= John Allibond =

Master of Magdalen College School

John Allibond (1597–1658) was the master of Magdalen College School.

Allibond was born in Buckinghamshire, England, at Chenies, of which his father, Peter Allibond, was rector. He was educated at Magdalen College, Oxford, where he was admitted as chorister in 1612, matriculated 7 June 1616, proceeded B.A. in the same year, and M.A. three years later, and was clerk of the college from 1617 to 1625. He was master of the free school adjoining Magdalen from 1625 to 1632, and lectured on the theory of music; became D.D. 17 Oct 1643; was rector of St Mary de Crypt Church, Gloucester, from 1634 to 1638; was perpetual curate of St. Nicholas, Gloucester, from 1635 to 1645; and was appointed rector of Broadwell, Gloucestershire, in 1636, where he died in 1658.

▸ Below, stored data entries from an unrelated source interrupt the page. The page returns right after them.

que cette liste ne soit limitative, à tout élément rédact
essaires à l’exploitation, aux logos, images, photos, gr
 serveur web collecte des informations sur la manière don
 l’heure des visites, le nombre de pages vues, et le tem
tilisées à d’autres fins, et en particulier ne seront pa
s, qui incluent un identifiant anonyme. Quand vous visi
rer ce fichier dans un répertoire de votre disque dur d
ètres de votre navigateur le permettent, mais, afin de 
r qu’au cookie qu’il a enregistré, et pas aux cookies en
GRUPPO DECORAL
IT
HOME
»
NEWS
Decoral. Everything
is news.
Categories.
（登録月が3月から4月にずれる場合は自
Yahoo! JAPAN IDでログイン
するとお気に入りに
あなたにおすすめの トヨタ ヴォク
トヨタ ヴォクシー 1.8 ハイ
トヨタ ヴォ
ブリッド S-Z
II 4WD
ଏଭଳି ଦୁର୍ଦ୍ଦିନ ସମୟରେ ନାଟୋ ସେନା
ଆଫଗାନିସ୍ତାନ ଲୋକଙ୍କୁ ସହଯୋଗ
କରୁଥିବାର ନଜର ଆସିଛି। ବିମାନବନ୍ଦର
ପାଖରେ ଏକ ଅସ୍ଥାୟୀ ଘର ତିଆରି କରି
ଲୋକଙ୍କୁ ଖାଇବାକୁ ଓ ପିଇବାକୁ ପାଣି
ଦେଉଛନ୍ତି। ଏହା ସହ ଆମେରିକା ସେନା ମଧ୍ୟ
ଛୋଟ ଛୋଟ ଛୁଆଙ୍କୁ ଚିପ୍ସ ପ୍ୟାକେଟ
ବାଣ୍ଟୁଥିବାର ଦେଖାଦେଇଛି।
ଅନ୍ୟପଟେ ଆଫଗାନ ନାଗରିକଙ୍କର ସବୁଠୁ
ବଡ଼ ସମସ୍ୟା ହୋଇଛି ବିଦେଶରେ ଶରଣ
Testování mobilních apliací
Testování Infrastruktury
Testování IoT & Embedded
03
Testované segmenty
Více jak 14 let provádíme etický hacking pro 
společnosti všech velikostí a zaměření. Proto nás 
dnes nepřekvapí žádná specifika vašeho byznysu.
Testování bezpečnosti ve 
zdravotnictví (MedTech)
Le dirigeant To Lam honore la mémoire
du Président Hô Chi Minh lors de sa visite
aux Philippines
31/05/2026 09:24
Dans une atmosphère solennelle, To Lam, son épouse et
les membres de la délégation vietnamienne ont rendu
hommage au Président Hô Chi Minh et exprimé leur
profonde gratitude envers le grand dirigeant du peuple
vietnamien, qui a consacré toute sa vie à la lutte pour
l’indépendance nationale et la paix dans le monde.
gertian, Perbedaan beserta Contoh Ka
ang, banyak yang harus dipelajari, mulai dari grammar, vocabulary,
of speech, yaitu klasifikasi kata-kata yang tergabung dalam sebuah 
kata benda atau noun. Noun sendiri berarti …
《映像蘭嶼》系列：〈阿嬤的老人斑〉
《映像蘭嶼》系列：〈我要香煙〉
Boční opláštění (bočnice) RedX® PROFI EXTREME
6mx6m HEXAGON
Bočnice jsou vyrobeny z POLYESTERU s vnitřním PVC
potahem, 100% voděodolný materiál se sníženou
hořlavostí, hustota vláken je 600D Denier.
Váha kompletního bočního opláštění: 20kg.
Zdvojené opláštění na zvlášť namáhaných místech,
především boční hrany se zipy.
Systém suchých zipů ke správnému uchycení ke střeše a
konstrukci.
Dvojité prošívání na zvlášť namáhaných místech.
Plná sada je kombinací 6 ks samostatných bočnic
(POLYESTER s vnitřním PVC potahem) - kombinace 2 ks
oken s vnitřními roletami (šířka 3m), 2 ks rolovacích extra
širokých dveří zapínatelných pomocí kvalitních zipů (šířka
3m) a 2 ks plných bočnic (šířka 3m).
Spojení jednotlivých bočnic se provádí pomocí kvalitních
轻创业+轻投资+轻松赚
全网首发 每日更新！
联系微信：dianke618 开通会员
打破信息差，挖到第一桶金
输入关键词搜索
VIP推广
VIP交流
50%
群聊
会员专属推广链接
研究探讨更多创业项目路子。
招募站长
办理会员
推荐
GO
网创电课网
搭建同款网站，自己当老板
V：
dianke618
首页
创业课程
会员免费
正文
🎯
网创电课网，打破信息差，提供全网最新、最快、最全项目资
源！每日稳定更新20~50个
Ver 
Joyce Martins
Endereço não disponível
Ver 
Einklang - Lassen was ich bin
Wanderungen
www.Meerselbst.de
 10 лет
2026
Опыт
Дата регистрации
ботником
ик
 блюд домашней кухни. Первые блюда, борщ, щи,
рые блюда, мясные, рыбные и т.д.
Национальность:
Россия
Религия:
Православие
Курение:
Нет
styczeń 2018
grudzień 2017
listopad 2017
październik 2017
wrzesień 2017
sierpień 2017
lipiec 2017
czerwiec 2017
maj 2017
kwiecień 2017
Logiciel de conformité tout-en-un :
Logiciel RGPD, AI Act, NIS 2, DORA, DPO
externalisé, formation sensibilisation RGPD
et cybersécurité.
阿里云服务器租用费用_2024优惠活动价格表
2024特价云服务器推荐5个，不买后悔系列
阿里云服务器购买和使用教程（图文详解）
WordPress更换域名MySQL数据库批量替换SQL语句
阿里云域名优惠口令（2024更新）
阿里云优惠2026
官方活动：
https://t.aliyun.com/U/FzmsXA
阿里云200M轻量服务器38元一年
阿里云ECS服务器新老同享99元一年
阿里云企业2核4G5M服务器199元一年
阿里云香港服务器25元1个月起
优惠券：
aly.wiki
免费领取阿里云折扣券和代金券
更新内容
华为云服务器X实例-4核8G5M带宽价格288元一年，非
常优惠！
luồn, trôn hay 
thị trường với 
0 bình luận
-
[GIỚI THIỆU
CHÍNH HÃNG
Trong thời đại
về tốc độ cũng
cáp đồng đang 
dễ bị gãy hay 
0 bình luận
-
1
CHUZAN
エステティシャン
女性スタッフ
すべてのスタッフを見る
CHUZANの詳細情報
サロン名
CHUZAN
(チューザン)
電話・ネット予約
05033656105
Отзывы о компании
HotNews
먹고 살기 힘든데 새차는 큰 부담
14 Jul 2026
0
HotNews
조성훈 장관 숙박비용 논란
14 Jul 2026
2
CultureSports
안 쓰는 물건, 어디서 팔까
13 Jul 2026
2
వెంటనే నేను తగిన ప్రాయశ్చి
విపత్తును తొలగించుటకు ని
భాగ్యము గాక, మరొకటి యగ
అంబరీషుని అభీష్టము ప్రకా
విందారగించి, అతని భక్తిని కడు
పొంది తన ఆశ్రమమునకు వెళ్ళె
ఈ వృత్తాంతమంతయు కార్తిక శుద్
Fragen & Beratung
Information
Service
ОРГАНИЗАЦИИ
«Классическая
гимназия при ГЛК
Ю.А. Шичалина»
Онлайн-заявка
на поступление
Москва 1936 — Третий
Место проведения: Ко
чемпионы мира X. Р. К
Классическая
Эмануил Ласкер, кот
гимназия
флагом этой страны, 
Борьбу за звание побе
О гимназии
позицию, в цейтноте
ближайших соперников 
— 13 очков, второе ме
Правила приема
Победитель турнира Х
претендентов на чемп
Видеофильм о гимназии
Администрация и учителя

Allibond provided an informative, if biased, description of the election for Gloucestershire's representatives to the Short Parliament in March 1640 in a letter to Peter Heylyn.

Allibond published anonymously ‘Rustica Acad. Ox. nuper reformatæ descriptio in Visitatione fanatica Octobris 6o, &c., 1648, cum Comitiis ibidem anno sequente . . . habitis,’ 1648. This was reprinted in 1705, in 1717 (with English verse translation by Ned Ward), and again in 1834. It appears also in Somer's Tracts. It is a very lively anti-puritan satire on the first stage of the parliamentary visitation. A manuscript key exists among Wood's papers. Allibond was also author of Latin verses in ‘Britanniæ Natalis,’ Oxon. 1630; of ‘Dulcissimis Capitibus etc. Invitatio ad frugi Prandiolum,’ printed in the ‘Clerk's Register,’ p. 48; and of a ‘Concio ad Clerum Oxoniensium’ among the Taylor MSS. at Oxford. He was an intimate friend of Peter Heylyn.